Exercise prompt.
Update the listing so that each instance of "present" reads "visible", keeping everything else the same.
==== Stored rows ====
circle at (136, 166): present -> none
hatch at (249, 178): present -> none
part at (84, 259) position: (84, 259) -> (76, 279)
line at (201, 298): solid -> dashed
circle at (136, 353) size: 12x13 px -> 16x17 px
====
Full response.
circle at (136, 166): visible -> none
hatch at (249, 178): visible -> none
part at (84, 259) position: (84, 259) -> (76, 279)
line at (201, 298): solid -> dashed
circle at (136, 353) size: 12x13 px -> 16x17 px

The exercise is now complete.